Can I drive while wearing my prosthesis?

Although some amputees drive with a prosthesis, it requires considerable caution.  The ankle of your prosthesis will not flex up and down like it normally does, so the movement of your foot will need to be controlled by motion of your entire leg rather than your ankle. You will also have a hard time determining how hard either an accelerator or brake pedal is being depressed and moving your foot from one pedal to another. We recommend that you contact the DMV if in question and/or physician for particular details.


What will my prosthesis look like?

Prostheses can either look like an anatomical leg or it can be designed as an expression of your personality. We often design prostheses with cosmetic covers or soft covers that go over the socket, mid-calf, knee, thigh area and foot so they look anatomically correct or alternatively with a design of our patient’s choosing. Here are a few examples of specially designed prostheses.

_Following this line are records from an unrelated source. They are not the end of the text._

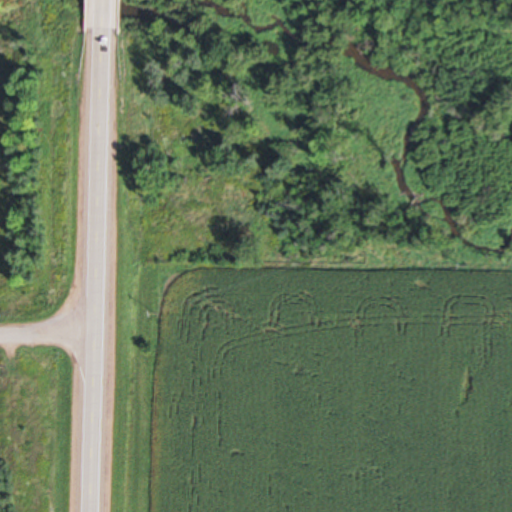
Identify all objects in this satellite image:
road: (99, 255)
road: (49, 332)
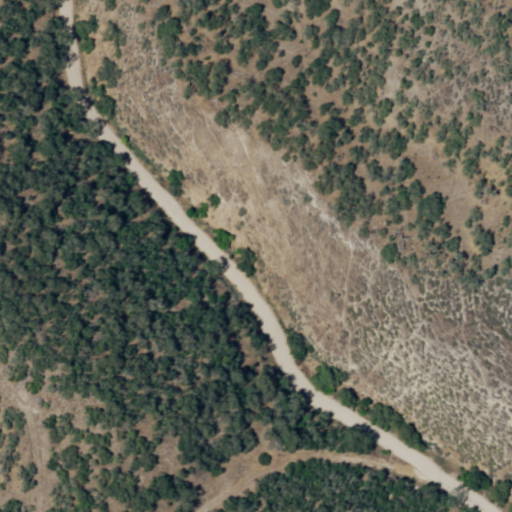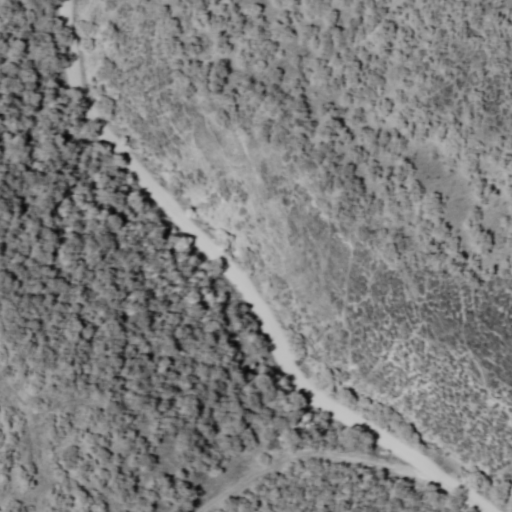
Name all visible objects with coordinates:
road: (237, 276)
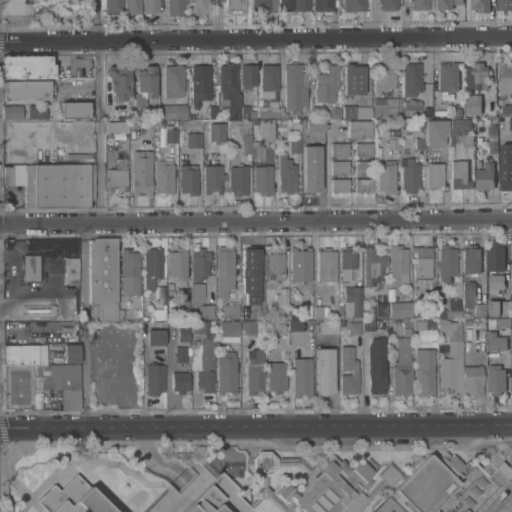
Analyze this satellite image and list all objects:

Where can I get information regarding prosthetics?

We will answer all of your questions about prosthetics while working with you on your specific device.  During the design phase, we will discuss the various sockets, liners, knees and feet available. We can also have you talk to different patients about their prosthetics. We also have links to organizations that may be of interest in the Resources section of this website.


How long will it take for me to learn to use my prosthesis?

Most people who go to physical therapy, will become proficient with their prosthesis within about two months.


Do prostheses have toes?

Yes. Prostheses usually have toes. Recently there have been a number of advances in prosthetic components that allow the incorporation of toes and/or split toes between the great toe and other toes so that sandals can be worn.


Do prostheses move at the ankle?

No, most prostheses do not move at the ankle. They incorporate a keel or a special foot mechanism that deflects as you step forward on the prosthesis so that it does not move as much as a real foot. However, as you step over the prosthesis it provides you with more stability which makes it easier to walk on, thus improving your walking stability.


How do I clean the prosthesis?

Hygiene is very important in prosthetic care, particularly against the skin. We suggest that you wash your skin daily with soap and water. Depending on your skin sensitivity, we also suggest that you use rubbing alcohol to decrease any bacteria formation. You should wash the liner and suspension sleeve of your prosthesis daily to decrease accumulation of bacteria, which can cause infections.